院長挨拶
よしか病院は、2024年3月1日に誕生した新しい病院です。それまで吉賀町の医療を支えてきた六日市病院は、24時間365日の救急対応など急性期や救急にも対応した病院でした。
しかしながら、そのような医療を継続することが、当地のような中山間地域では困難となり、よしか病院に引き継がれることになりました。
私たちよしか病院は、誕生に際し、地域で必要とされる病院になるべく、
・住み慣れた地域で子供も大人もずっと住み続けるために必要な医療の提供
・最期までその人らしく生きられるために必要な医療の提供
・持続可能な医療の提供
を目標に掲げました。
そのために、総合診療を軸とし、必要な医療・介護・福祉をつなぐ病院(コミュニティホスピタル)としての役割を果たそうと考えています。
その実現のためには、地域の方とともに吉賀町の医療を考えていく必要があるとの思いで、開院前に町内5か所で開催された住民説明会や、2024年5月の吉賀町の地域と医療をつなぐ会主催のシンポジウム、12月のよしか病院活動報告会で、私たちの目指す地域医療についてお伝えしてきました。
さらに、3月20日には開院1周年を記念した町主催のイベントで、当院の診療の軸となる総合診療について多くの方と意見をかわすことができました。
今、私たちは病院内にとどまらないこのような活動を通じて、吉賀町や地域の方とともに病院を作り上げているということを実感しています。今後も、積極的にそのような場を活用し、皆様の地域医療や当院への思いを知り、それをもとに当院の医療を発展させていくべく努力を怠らない所存です。
よしか病院は「教育」にも力を入れていきます。
ここでの「教育」とは、現代の医療に欠かせないチーム医療・ケアを担う多くのスタッフに対する教育だけでなく、地域の方と一緒に医療や介護の問題を考え解決していくための「教育」も含んでいます。そのために地域で開かれるサロンという集まりで健康出前講座を開始しました。また、その場では必ずACPについて言及し、地域全体で取り組んでいく機運を高めています。

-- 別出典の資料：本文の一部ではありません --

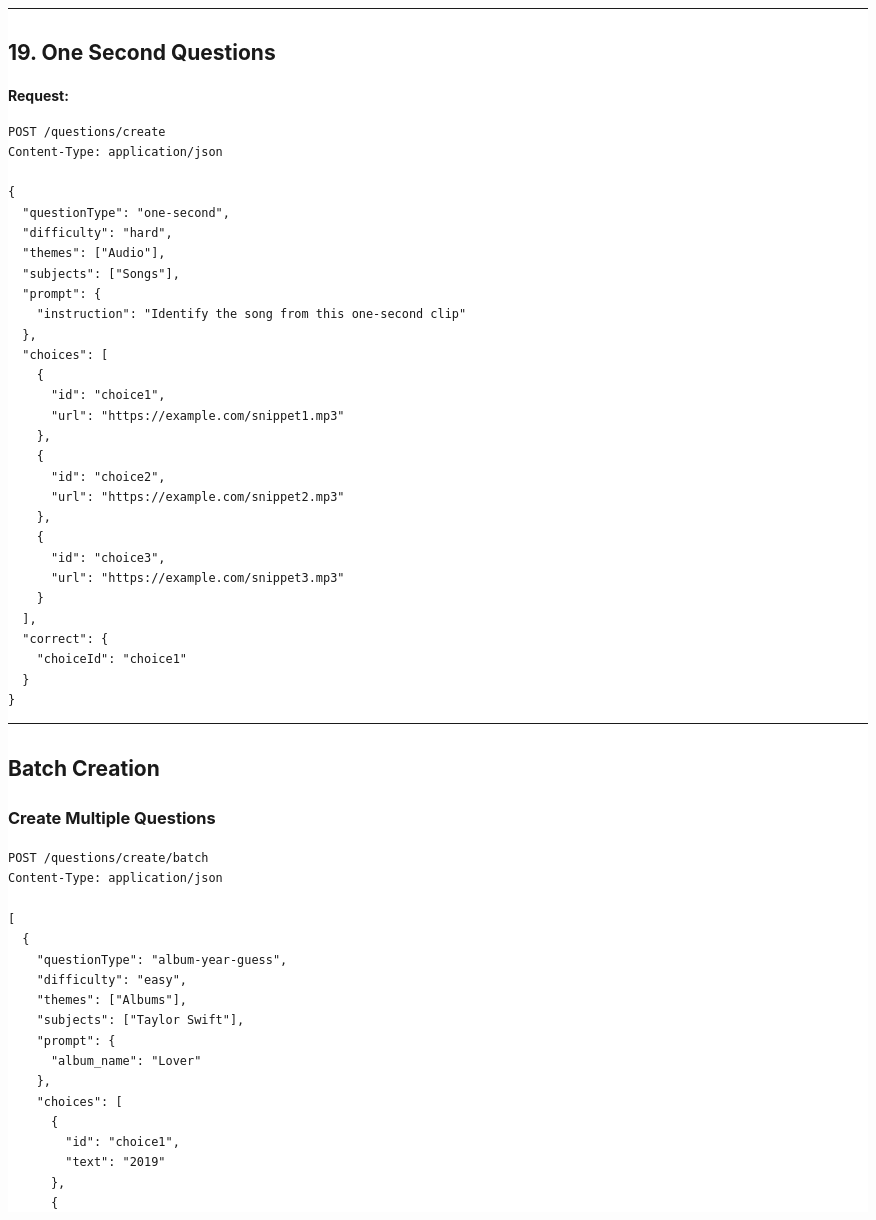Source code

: 
---

## 19. One Second Questions

**Request:**

```http
POST /questions/create
Content-Type: application/json

{
  "questionType": "one-second",
  "difficulty": "hard",
  "themes": ["Audio"],
  "subjects": ["Songs"],
  "prompt": {
    "instruction": "Identify the song from this one-second clip"
  },
  "choices": [
    {
      "id": "choice1",
      "url": "https://example.com/snippet1.mp3"
    },
    {
      "id": "choice2",
      "url": "https://example.com/snippet2.mp3"
    },
    {
      "id": "choice3",
      "url": "https://example.com/snippet3.mp3"
    }
  ],
  "correct": {
    "choiceId": "choice1"
  }
}
```

---

## Batch Creation

### Create Multiple Questions

```http
POST /questions/create/batch
Content-Type: application/json

[
  {
    "questionType": "album-year-guess",
    "difficulty": "easy",
    "themes": ["Albums"],
    "subjects": ["Taylor Swift"],
    "prompt": {
      "album_name": "Lover"
    },
    "choices": [
      {
        "id": "choice1",
        "text": "2019"
      },
      {
```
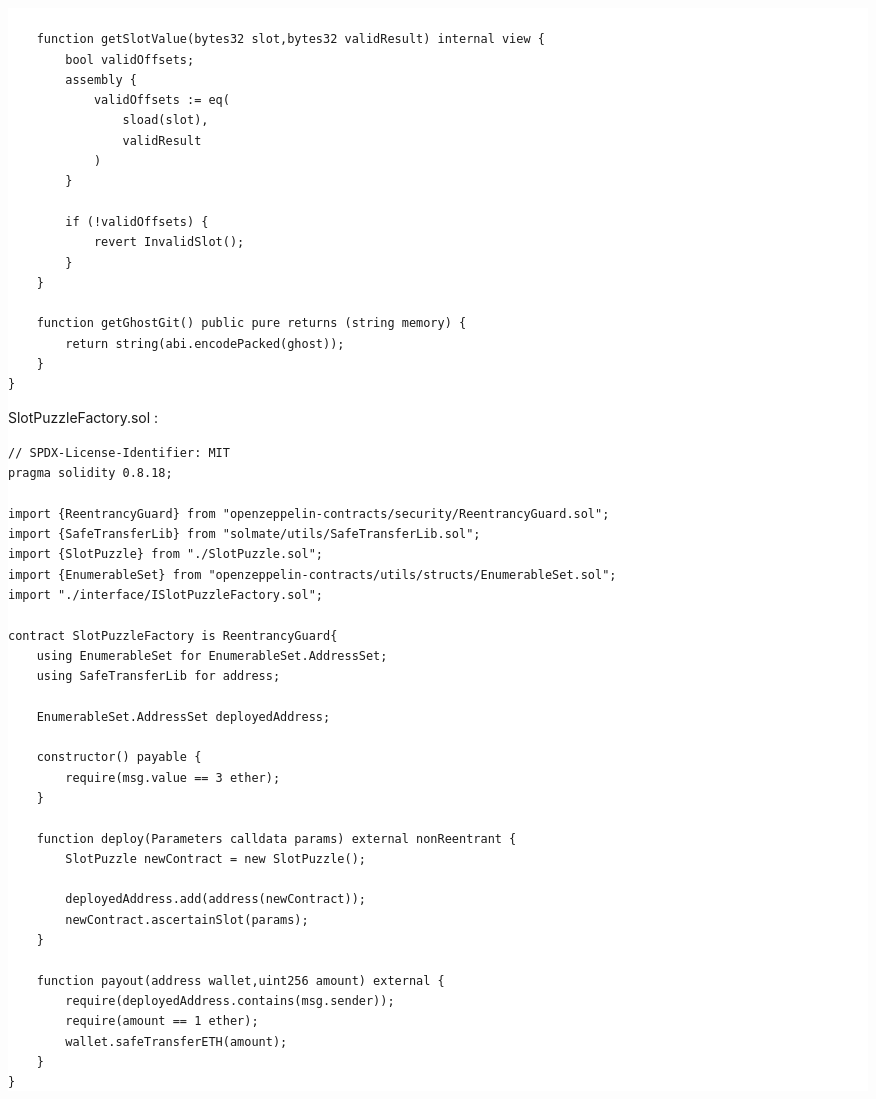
 ```solidity

    function getSlotValue(bytes32 slot,bytes32 validResult) internal view {      
        bool validOffsets;
        assembly {
            validOffsets := eq(
                sload(slot),
                validResult
            )
        }

        if (!validOffsets) {
            revert InvalidSlot();
        }
    }

    function getGhostGit() public pure returns (string memory) {
        return string(abi.encodePacked(ghost));
    }    
}
```

SlotPuzzleFactory.sol :
```solidity
// SPDX-License-Identifier: MIT
pragma solidity 0.8.18;

import {ReentrancyGuard} from "openzeppelin-contracts/security/ReentrancyGuard.sol";
import {SafeTransferLib} from "solmate/utils/SafeTransferLib.sol";
import {SlotPuzzle} from "./SlotPuzzle.sol";
import {EnumerableSet} from "openzeppelin-contracts/utils/structs/EnumerableSet.sol";
import "./interface/ISlotPuzzleFactory.sol";

contract SlotPuzzleFactory is ReentrancyGuard{
    using EnumerableSet for EnumerableSet.AddressSet;
    using SafeTransferLib for address;

    EnumerableSet.AddressSet deployedAddress;

    constructor() payable {
        require(msg.value == 3 ether);
    }

    function deploy(Parameters calldata params) external nonReentrant {
        SlotPuzzle newContract = new SlotPuzzle();

        deployedAddress.add(address(newContract));   
        newContract.ascertainSlot(params); 
    }

    function payout(address wallet,uint256 amount) external {
        require(deployedAddress.contains(msg.sender));
        require(amount == 1 ether);
        wallet.safeTransferETH(amount);
    }   
}
```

当然、そのような活動の主体は地域であり、地域のニーズにこたえる形で私たちは医療介護の専門職として一緒に活動していきたいと考えます。そして、地域の方と接することで、私たち自身も成長できると信じています。
さらに「教育」には地域の子供たちへのかかわりも含まれています。吉賀町出身の当院医師が小中学校で自身の体験や思いを話したり、夏休みに病院探検という形で子供たちに病院と医療介護の場の雰囲気を体験してもらったり、地元の高校生や看護学生にアルバイトとして関わってもらうなどの活動も行っています。今後は、ボランティアとしても関わってもらうことも考えています。
そのような体験を通じ、医療や介護に興味を持ってもらえれば大変うれしいことと感じています。同時に、職員にもよい刺激となっており、それがさらに職員の意欲の向上にもつながっています。
このようによしか病院は、地域の方々と共に歩み、「よしか病院があるから安心」という病院となるべく成長し続けていきます。
今後とも皆さまの温かいご支援とご協力を賜りますようお願い申し上げます。